Concert Review: Honoring (and Raising) the Dead

Alan Gilbert leads the Philharmonic's 9/11 Memorial Concert
The Rising: Alan Gilbert conducts Mahler's Resurrection Symphony.
Photo by Chris Lee © 2010 The New York Philharmonic
Music director Alan Gilbert led the New York Philharmonic in an expansive performance of Mahler's Resurrection Symphony on Saturday night. The free concert at Avery Fisher Hall was to recognize the tenth anniversary of the terror attacks of Sept. 11th. The audience was divided between first responders, survivors, families of those killed, and those music-loving New Yorkers who started lining up in Lincoln Center Plaza at 7am.

The history of the New York Philharmonic is intertwined with Mahler and his Second Symphony, a weighty, 85-minute piece requieing two vocal soloists and a large chorus in its concluding movement. Mahler served as the Philharmonic's music director in the last two years of his life. Another music director, Leonard Bernstein, built his reputation (and Mahler's) with frequent performances of the Resurrecton, often leaping into the air at climactic moments.

Mr. Gilbert didn't leap, but he brought tension and energy to the Totenfeier, the long funeral march that opens the symphony. The growling low strings were answered by the orchestra's brass, establishing a solemn mood and driving up towards a mighty climax. Then the palette lightened, as the strings and wind introduced uplifting melodies that anticipated the work's transcendent finish. When the movement paused before the start of the development, the audience, thinking it was over, applauded the players for a moment.

Gustav Mahler.
The second movement offers contrasting lyricism as the strings stepped lightly through a pastoral andante. Mr. Gilbert then drove hard into the scherzo, an instrumental re-working of the song Des Antonius von Padua Fischpredigt ("St. Anthony of Padua's Sermon to the Fishes") from the song-book Des Knaben Wunderhorn. The orchestra recreated the evangelical efforts of Saint Anthony, who preached to the fishes when no-one else would listen. These two movements represent a farewell of sorts to the good things of earthly life, setting the stage for the cosmic apocalypse to come.

The fourth movement is another Wunderhorn song: "Urlicht." Accompanied by a slow, breathing orchestra, mezzo-soprano Michelle DeYoung rose to sing this text with slow, gravid majesty. The singer spooled out the rich melodic lines, injecting real faith into the poet's plea for redemption amidst the suffering of mankind. The orchestra played Mahler's complex, shifting accompaniment with power, warmth, and a golden flow of sound.

The finale of the Mahler Second is longer than Beethoven's Fifth. It is several movements in one: a massive structure that narrates the revelation, the day of judgement, the last trumpet, and the dead physically rising from their graves and marching up a metaphysical stairway to heaven. And all that happens before the chorus comes in.

■ DIRECTIONS:
1. Decide whether each statement agrees with the concert review, answering yes or no and quoting the deciding words: (a) The concert at Avery Fisher Hall was free. (b) Mahler served as the Philharmonic's music director for the last three years of his life. (c) The audience applauded during a pause in the first movement.
2. Rewrite the concert review from "Alan Gilbert leads" to "Plaza at 7am.", inclusive, swapping "Avery Fisher Hall" for "Carnegie Hall".

Saved data entries
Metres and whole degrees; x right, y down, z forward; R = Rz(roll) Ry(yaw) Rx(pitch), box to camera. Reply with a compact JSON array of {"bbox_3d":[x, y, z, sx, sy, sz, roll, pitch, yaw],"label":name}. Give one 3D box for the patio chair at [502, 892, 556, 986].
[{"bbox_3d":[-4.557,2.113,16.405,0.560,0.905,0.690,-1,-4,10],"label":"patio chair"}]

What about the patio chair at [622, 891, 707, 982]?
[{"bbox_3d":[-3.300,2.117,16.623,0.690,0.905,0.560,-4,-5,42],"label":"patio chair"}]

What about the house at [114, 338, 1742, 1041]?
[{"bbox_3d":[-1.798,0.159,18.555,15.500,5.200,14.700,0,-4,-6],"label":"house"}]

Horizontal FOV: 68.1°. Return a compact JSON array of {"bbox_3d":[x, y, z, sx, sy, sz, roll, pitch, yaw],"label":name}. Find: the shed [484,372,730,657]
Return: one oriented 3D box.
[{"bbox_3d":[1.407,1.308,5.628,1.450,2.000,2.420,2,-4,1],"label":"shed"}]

■ EXERCISE SOLUTIONS:
1.
(a) Yes: "The free concert at Avery Fisher Hall"
(b) No: "Mahler served as the Philharmonic's music director in the last two years of his life."
(c) Yes: "the audience, thinking it was over, applauded the players for a moment."

2.
Alan Gilbert leads the Philharmonic's 9/11 Memorial Concert
The Rising: Alan Gilbert conducts Mahler's Resurrection Symphony.
Photo by Chris Lee © 2010 The New York Philharmonic
Music director Alan Gilbert led the New York Philharmonic in an expansive performance of Mahler's Resurrection Symphony on Saturday night. The free concert at Carnegie Hall was to recognize the tenth anniversary of the terror attacks of Sept. 11th. The audience was divided between first responders, survivors, families of those killed, and those music-loving New Yorkers who started lining up in Lincoln Center Plaza at 7am.